Dans mon dernier billet, j’ai écrit sur le rôle des « données noires » – des données obsolètes, incomplètes ou inexactes – dans l’empreinte carbone des sociétés. Ajoutons-y les risques liés à l’IA. Lorsque les systèmes d’IA intègrent des données noires dans leur processus d’apprentissage, ils produisent les résultats tendancieux et inexacts dont j’ai parlé précédemment. Dans un article récent sur ce sujet, on suggère des méthodes pour améliorer l’extraction, la transformation et le chargement des données. Parfois, les inexactitudes peuvent être corrigées et dans certains cas, les données manquantes sont interpolées à l’aide de modèles mathématiques, y compris l’application d’une couche supplémentaire d’IA. De plus, les ensembles de données peuvent être triés par curation ou étiquetés de façon à indiquer le niveau de confiance qu’une organisation peut avoir dans leur utilisation. Si les experts en science des données et les analystes font les efforts nécessaires pour utiliser ces techniques et pour les améliorer, nous devrions constater une amélioration notable de l’impartialité et de la précision de nos systèmes d’IA.

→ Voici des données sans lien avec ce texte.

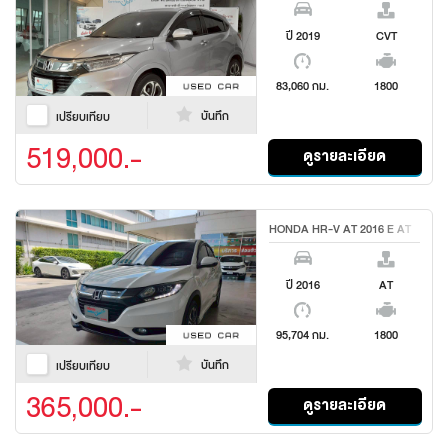
ปี 2019
CVT
83,060 กม.
1800
บันทึก
เปรียบเทียบ
519,000.-
ดูรายละเอียด
HONDA HR-V AT 2016 E AT
ปี 2016
AT
95,704 กม.
1800
บันทึก
เปรียบเทียบ
365,000.-
ดูรายละเอียด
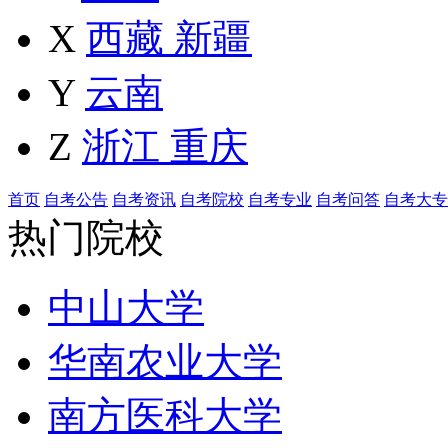
X
西藏
新疆
Y
云南
Z
浙江
重庆
首页
自考公告
自考资讯
自考院校
自考专业
自考问答
自考大专
热门院校
中山大学
华南农业大学
南方医科大学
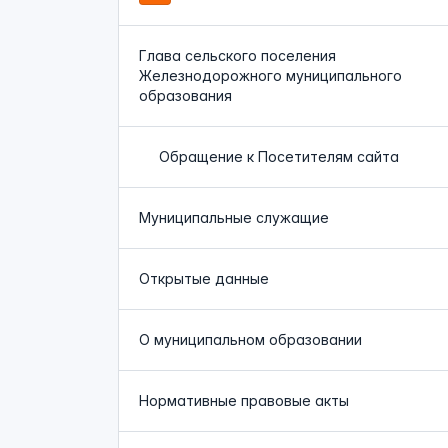
Глава сельского поселения
Железнодорожного муниципального
образования
Обращение к Посетителям сайта
Муниципальные служащие
Открытые данные
О муниципальном образовании
Нормативные правовые акты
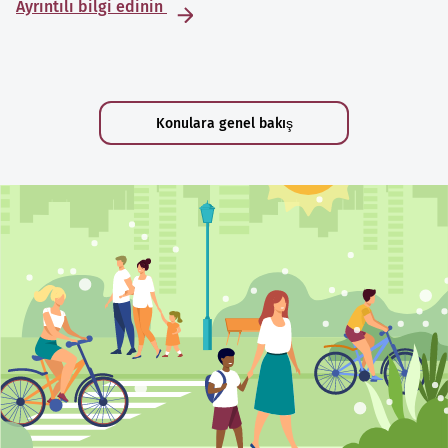
Ayrıntılı bilgi edinin
Konulara genel bakış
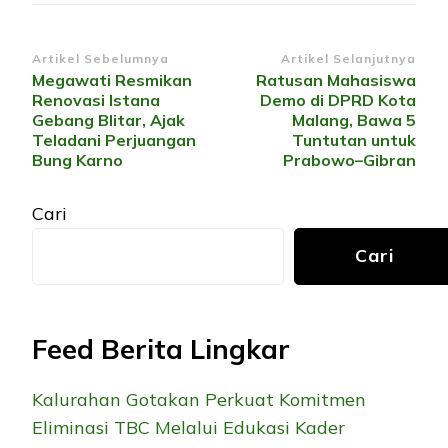
Navigasi
Artikel Sebelumnya
Artikel Selanjutnya
Megawati Resmikan
Ratusan Mahasiswa
Artikel
Renovasi Istana
Demo di DPRD Kota
Gebang Blitar, Ajak
Malang, Bawa 5
Teladani Perjuangan
Tuntutan untuk
Bung Karno
Prabowo–Gibran
Cari
Cari
Feed Berita Lingkar
Kalurahan Gotakan Perkuat Komitmen
Eliminasi TBC Melalui Edukasi Kader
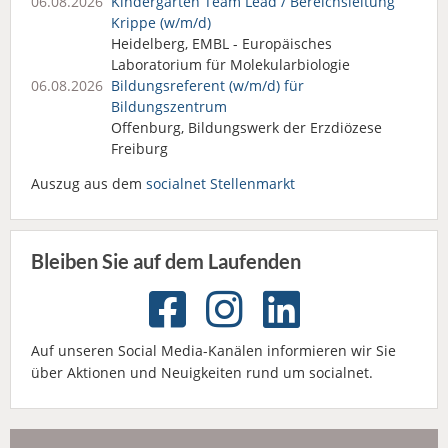
06.08.2026
Kindergarten Team Lead / Bereichsleitung
Krippe (w/m/d)
Heidelberg, EMBL - Europäisches
Laboratorium für Molekularbiologie
06.08.2026
Bildungsreferent (w/m/d) für
Bildungszentrum
Offenburg, Bildungswerk der Erzdiözese
Freiburg
Auszug aus dem
socialnet Stellenmarkt
Bleiben Sie auf dem Laufenden
Auf unseren Social Media-Kanälen informieren wir Sie
über Aktionen und Neuigkeiten rund um socialnet.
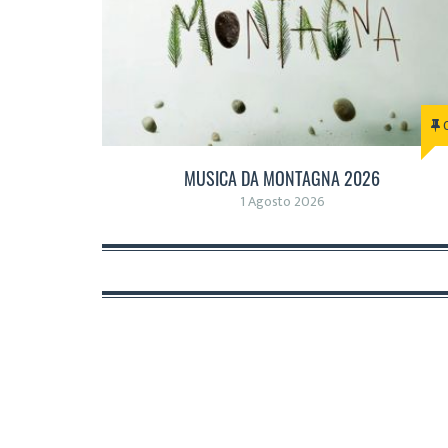
MUSICA DA MONTAGNA 2026
1 Agosto 2026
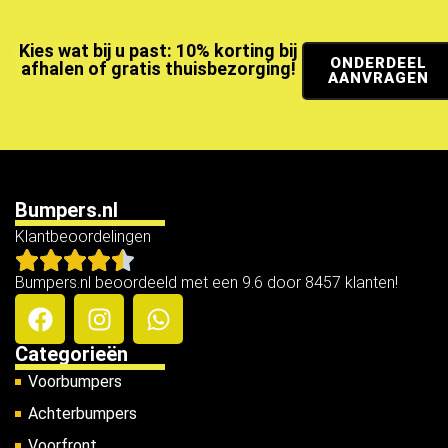
Kies wat bij u past: 10% korting bij
ONDERDEEL
afhalen of gratis thuisbezorging!
AANVRAGEN
Bumpers.nl
Klantbeoordelingen
Bumpers.nl beoordeeld met een 9.6 door 8457 klanten!
Categorieën
Voorbumpers
Achterbumpers
Voorfront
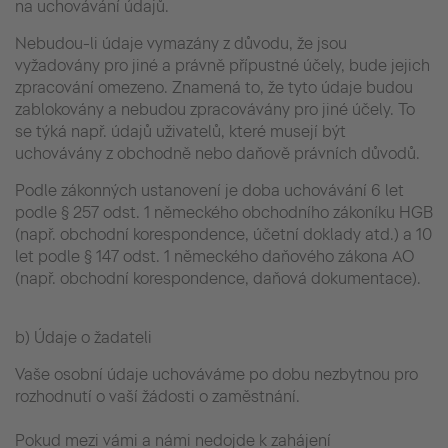
na uchovávání údajů.
Nebudou-li údaje vymazány z důvodu, že jsou
vyžadovány pro jiné a právně přípustné účely, bude jejich
zpracování omezeno. Znamená to, že tyto údaje budou
zablokovány a nebudou zpracovávány pro jiné účely. To
se týká např. údajů uživatelů, které musejí být
uchovávány z obchodně nebo daňově právních důvodů.
Podle zákonných ustanovení je doba uchovávání 6 let
podle § 257 odst. 1 německého obchodního zákoníku HGB
(např. obchodní korespondence, účetní doklady atd.) a 10
let podle § 147 odst. 1 německého daňového zákona AO
(např. obchodní korespondence, daňová dokumentace).
b) Údaje o žadateli
Vaše osobní údaje uchováváme po dobu nezbytnou pro
rozhodnutí o vaší žádosti o zaměstnání.
Pokud mezi vámi a námi nedojde k zahájení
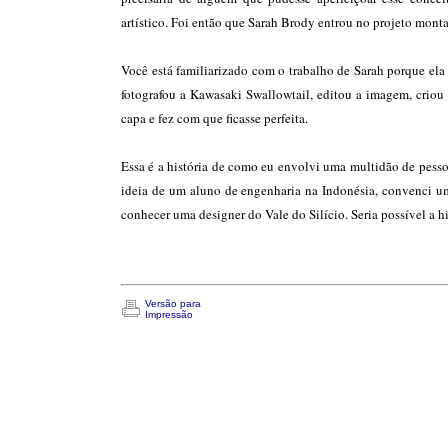
artístico. Foi então que Sarah Brody entrou no projeto mon
Você está familiarizado com o trabalho de Sarah porque ela 
fotografou a Kawasaki Swallowtail, editou a imagem, criou
capa e fez com que ficasse perfeita.
Essa é a história de como eu envolvi uma multidão de pesso
ideia de um aluno de engenharia na Indonésia, convenci um
conhecer uma designer do Vale do Silício. Seria possível a h
Versão para
Impressão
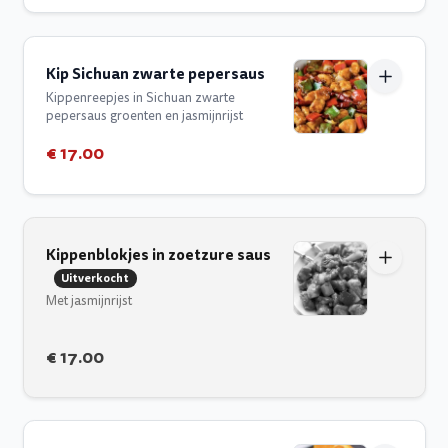
Kip Sichuan zwarte pepersaus
Kippenreepjes in Sichuan zwarte
pepersaus groenten en jasmijnrijst
€ 17.00
Kippenblokjes in zoetzure saus
Uitverkocht
Met jasmijnrijst
€ 17.00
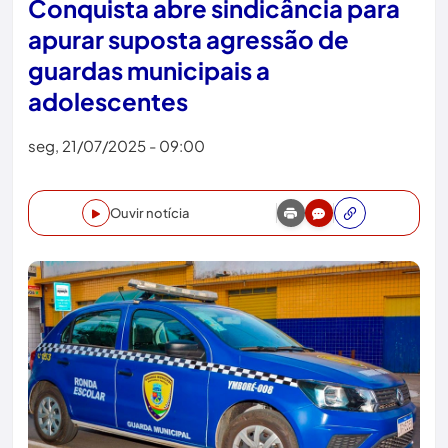
Conquista abre sindicância para
apurar suposta agressão de
guardas municipais a
adolescentes
seg, 21/07/2025 - 09:00
Ouvir notícia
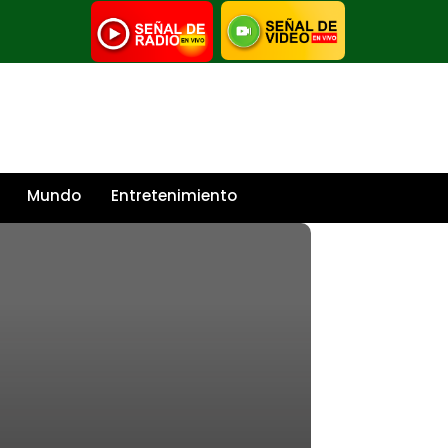
Mundo
Entretenimiento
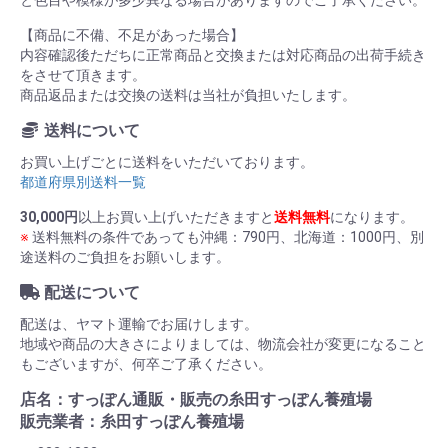
【商品に不備、不足があった場合】
内容確認後ただちに正常商品と交換または対応商品の出荷手続き
をさせて頂きます。
商品返品または交換の送料は当社が負担いたします。
送料について
お買い上げごとに送料をいただいております。
都道府県別送料一覧
30,000円
以上お買い上げいただきますと
送料無料
になります。
※
送料無料の条件であっても沖縄：790円、北海道：1000円、別
途送料のご負担をお願いします。
配送について
配送は、ヤマト運輸でお届けします。
地域や商品の大きさによりましては、物流会社が変更になること
もございますが、何卒ご了承ください。
店名：すっぽん通販・販売の糸田すっぽん養殖場
販売業者：糸田すっぽん養殖場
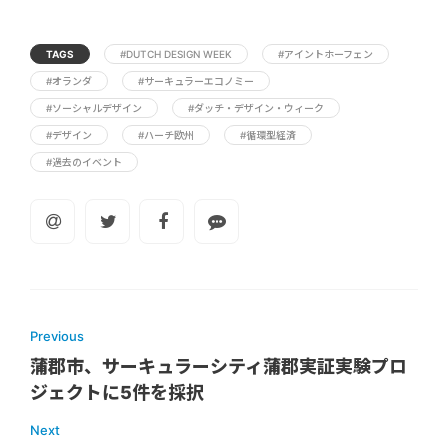
TAGS
#DUTCH DESIGN WEEK
#アイントホーフェン
#オランダ
#サーキュラーエコノミー
#ソーシャルデザイン
#ダッチ・デザイン・ウィーク
#デザイン
#ハーチ欧州
#循環型経済
#過去のイベント
Previous
蒲郡市、サーキュラーシティ蒲郡実証実験プロ
ジェクトに5件を採択
Next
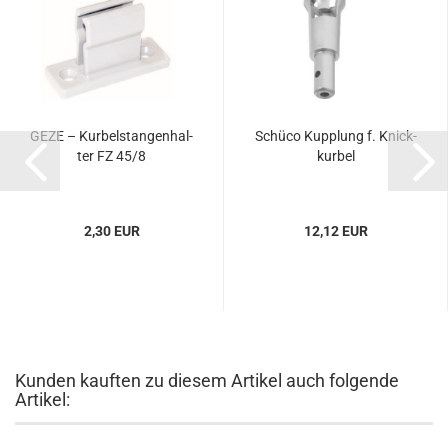
GEZE – Kur­bel­stan­gen­hal­
Schü­co Kupp­lung f. Knick­
ter FZ 45/8
kur­bel
2,30 EUR
12,12 EUR
Kunden kauften zu diesem Artikel auch folgende
Artikel:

Quand on y pense, quel est le but ultime de l’IA, sinon d’accroître l’intelligence humaine? On ne parle pas de la remplacer. Pour y arriver, je reconnais en toute conscience qu’il ne faut pas exclure l’application d’une certaine réglementation du secteur public. Des entreprises technologiques et des ONG collaborent déjà pour établir un ensemble de principes de gouvernance clairs. On y retrouve les éléments suivants :

  • Transparence : Les processus du système doivent être traçables afin qu’on puisse expliquer la façon dont les résultats sont produits. Cela comprend des précisions sur la façon dont le système d’IA apprend, sur les données qui y sont intégrées et sur la génération des recommandations.
  • Responsabilisation : Les exigences opérationnelles doivent être clairement définies et acceptables du point de vue de l’éthique avant le début du développement, et la responsabilité du système d’IA doit être confiée à un humain.
  • Inclusion : Le système doit préserver la dignité de tous sans discriminer personne.
  • Impartialité : Le système ne doit pas être influencé par des préjugés ni en créer, de sorte que les résultats qu’il produit aident les personnes à faire des choix plus équitables.
  • Fiabilité : Nous devons être en mesure d’avoir confiance dans l’exactitude du système.
  • Sécurité et confidentialité : Le système doit être soumis aux normes de sécurité les plus élevées pour le protéger des violations de données et d’autres formes d’intrusion. Il doit également respecter le droit de l’utilisateur à la confidentialité et au contrôle de ses propres données.

Si nous nous efforçons sincèrement de respecter ces principes, il y aura peu à craindre – et le monde en sortira gagnant.